Saturday, April 12, 2014

Words of encouragement for oncologists

At 12:00 noon today, in the Sala Clementina at the Apostolic Palace, the Holy Father, Pope Francis received in Audience those who are participating in the Congress of the Italian Society of Oncology Surgeons.  The theme for their encounter is Digestive Surgery: New trends and spending review.  This Congress is organized by the Università La Sapienza in Rome and by the Saint Andrew's Hospital.


Address of His Holiness, Pope Francis
to participants in the Congress of the
Italian Society of Oncology Surgeons

Dear brothers and sisters,

I welcome all of you who are taking part in the Congress of the Italian Society of Oncology Surgeons, organized by the Sapienza University of Rome and Saint Andrew's Hospital.  While I welcome you all, I think of all the men and women for whom you care, and I pray for them.

Scientific research has multiplied the possibilities for prevention and treatment, has discovered therapies for the treatment of more varied pathologies.  You also are working toward this aim: commitment to a stringent system of values, aimed at providing a response to the expectations and hopes of many sick people all over the world.

Just because we can speak about full health, we must not lose sight of the human person, created in the image and likeness of God, united in body and spirit.  The Greeks were more precise:  body, soul and spirit.  And all in unity.  These two elements can be distinguished but not separated, because the person is one.  So even the disease, the experience of pain and suffering, does not only affect the corporeal dimension, but man in his entirety.  This is the reason why there is a need for integral care, which considers the person in his entirety, uniting medical care - or technical care - with support for the human person, both psychological and social, because a doctor should care for the entire person: the human body, with the psychological, social and even spiritual dimensions.  Spiritual assistance includes aid to family members of the sick person as well.  For this reason, it is imperative that health care workers should be guided by an integrated human vision of sickness and know how to implement a fully human approach to the patient who is suffering (John Paul II, Motu proprio Dolentium hominum, February 11, 1985).
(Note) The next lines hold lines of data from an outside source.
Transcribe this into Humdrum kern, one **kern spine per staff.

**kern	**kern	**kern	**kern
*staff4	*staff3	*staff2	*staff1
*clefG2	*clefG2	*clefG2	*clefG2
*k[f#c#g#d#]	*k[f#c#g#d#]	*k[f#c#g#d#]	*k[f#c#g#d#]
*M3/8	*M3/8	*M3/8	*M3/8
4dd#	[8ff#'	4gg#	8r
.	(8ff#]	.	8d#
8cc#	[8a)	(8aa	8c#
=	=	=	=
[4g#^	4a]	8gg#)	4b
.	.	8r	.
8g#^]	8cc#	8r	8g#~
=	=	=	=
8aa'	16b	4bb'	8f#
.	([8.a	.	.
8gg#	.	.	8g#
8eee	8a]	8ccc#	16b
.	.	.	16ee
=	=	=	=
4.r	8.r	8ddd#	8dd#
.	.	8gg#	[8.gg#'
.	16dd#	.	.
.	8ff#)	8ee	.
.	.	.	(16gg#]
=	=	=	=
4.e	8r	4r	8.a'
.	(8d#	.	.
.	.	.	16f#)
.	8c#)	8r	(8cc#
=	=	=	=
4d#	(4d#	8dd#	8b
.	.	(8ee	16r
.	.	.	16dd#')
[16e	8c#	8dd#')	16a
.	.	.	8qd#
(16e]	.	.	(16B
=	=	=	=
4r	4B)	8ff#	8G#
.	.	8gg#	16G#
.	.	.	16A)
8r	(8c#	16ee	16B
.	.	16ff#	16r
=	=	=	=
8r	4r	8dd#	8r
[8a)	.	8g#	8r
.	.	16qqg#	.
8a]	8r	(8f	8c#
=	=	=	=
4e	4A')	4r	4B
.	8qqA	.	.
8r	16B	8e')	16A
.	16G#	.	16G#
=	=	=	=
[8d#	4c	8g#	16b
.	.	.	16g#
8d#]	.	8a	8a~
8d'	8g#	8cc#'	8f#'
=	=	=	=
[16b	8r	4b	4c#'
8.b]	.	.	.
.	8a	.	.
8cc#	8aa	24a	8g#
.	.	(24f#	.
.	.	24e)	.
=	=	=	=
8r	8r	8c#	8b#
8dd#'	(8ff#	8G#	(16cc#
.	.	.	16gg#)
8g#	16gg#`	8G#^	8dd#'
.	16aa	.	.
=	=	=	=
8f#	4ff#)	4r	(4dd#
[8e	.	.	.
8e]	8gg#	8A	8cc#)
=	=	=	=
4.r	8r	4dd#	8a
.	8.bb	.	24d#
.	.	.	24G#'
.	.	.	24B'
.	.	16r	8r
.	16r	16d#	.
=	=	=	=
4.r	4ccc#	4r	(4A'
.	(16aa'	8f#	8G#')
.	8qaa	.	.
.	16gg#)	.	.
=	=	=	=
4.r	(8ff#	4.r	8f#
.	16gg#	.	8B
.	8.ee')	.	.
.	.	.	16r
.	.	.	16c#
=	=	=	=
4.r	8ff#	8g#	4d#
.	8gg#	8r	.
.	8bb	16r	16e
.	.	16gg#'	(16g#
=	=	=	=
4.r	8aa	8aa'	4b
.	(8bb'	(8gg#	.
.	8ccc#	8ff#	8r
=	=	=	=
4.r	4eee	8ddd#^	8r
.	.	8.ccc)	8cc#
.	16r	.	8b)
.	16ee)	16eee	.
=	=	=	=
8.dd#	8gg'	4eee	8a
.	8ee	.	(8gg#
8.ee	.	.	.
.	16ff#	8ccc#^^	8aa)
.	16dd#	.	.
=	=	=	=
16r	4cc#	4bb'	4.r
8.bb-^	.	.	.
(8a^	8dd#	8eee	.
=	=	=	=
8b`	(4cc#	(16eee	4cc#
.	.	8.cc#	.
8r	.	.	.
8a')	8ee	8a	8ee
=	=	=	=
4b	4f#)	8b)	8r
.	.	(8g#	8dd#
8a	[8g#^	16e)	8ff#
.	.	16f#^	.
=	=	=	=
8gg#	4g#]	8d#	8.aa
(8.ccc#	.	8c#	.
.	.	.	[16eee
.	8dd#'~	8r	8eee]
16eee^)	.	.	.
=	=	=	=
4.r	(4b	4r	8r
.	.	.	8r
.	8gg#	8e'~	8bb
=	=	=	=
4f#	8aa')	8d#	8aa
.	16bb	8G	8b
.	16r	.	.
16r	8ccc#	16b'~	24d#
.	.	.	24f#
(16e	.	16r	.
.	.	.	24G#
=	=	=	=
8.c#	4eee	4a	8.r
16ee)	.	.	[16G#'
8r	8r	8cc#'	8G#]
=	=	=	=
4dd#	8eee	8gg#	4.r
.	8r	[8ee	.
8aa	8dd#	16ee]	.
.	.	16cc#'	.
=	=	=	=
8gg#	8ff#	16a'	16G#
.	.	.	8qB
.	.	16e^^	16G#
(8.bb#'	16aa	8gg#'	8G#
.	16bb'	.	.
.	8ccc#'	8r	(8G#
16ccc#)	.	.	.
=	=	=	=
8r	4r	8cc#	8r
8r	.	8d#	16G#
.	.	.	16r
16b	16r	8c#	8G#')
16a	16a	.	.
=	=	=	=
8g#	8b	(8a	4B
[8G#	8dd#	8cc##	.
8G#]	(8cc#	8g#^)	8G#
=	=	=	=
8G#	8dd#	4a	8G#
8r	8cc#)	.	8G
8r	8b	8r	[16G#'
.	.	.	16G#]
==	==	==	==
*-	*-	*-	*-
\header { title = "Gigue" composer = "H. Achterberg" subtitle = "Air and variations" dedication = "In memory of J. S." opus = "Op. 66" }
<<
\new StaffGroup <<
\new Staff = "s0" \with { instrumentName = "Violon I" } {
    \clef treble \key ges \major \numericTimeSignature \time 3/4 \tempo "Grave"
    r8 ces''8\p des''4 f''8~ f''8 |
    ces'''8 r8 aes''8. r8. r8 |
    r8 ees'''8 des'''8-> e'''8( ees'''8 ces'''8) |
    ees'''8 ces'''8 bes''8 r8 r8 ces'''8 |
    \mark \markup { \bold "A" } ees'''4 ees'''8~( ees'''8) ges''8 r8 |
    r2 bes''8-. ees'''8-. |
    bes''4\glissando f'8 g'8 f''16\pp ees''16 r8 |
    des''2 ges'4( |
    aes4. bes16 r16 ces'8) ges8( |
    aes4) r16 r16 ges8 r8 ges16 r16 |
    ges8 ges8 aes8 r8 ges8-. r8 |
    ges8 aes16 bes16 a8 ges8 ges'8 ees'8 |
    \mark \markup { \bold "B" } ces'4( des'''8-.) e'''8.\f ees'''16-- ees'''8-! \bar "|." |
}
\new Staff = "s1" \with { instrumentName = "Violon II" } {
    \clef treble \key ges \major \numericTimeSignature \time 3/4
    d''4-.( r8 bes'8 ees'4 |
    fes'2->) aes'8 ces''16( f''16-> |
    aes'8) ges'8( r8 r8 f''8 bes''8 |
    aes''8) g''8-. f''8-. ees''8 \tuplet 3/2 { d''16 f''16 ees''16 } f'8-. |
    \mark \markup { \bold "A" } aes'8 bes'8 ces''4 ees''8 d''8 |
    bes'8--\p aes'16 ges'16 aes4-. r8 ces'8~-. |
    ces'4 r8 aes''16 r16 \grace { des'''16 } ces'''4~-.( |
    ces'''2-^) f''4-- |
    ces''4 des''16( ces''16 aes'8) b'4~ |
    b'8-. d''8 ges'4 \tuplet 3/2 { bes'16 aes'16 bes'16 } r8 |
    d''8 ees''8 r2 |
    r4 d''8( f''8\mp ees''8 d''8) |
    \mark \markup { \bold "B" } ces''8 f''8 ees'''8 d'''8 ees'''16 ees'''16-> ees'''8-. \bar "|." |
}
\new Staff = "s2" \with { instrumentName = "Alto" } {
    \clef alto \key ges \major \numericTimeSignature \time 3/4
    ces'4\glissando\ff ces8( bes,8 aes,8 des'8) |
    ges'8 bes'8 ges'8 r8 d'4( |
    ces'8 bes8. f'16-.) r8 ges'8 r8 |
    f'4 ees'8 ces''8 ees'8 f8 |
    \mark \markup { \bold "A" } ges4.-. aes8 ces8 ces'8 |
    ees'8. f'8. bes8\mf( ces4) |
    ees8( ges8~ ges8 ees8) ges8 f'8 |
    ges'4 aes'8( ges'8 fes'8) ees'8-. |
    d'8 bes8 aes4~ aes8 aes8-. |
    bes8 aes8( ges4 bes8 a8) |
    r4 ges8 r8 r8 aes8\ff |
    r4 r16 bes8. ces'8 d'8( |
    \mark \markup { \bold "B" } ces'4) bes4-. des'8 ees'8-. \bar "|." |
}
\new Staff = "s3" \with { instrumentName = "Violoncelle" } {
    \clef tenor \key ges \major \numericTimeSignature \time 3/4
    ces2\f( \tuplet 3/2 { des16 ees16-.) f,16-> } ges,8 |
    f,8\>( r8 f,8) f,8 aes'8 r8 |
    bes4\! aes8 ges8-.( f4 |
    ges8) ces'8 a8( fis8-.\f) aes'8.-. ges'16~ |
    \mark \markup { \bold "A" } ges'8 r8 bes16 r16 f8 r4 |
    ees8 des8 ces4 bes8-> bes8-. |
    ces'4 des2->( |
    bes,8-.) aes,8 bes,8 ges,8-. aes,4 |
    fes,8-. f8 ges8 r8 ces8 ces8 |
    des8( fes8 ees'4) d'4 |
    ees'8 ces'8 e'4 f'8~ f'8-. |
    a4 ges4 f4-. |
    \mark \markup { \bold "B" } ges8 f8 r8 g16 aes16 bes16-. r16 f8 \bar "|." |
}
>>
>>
Fraternal sharing with the sick opens us to the true beauty of human life, which includes its fragility; in this way we can come to know the dignity and the value of every human being, in whatever condition he or she may find him or herself, from the moment of conception to that of natural death.

Dear friends, tomorrow we will begin Holy Week, which culminates with the Pascal Triduum, with the death and Resurrection of Jesus.  Here, human suffering is assumed in its entirety and redeemed by God, by God who is love.  Only Christ can make sense out of the scandal of innocent suffering.  So many times, I call to mind the anguished question posed by Dostojevski: why do children suffer?  Only Christ can make sense of this scandal.  To him, crucified and risen, even you can always look as you go about the daily tasks that are yours.  At the foot of the cross of Jesus we also meet his suffering Mother.  She is the mother of all mankind, and she is always near to her suffering and sick children.  If our faith should weaken, hers does not.  May Mary sustain you in your work of research and in the actions of your work.  And I am praying for you.  I ask the Lord to bless you all.  Thank you.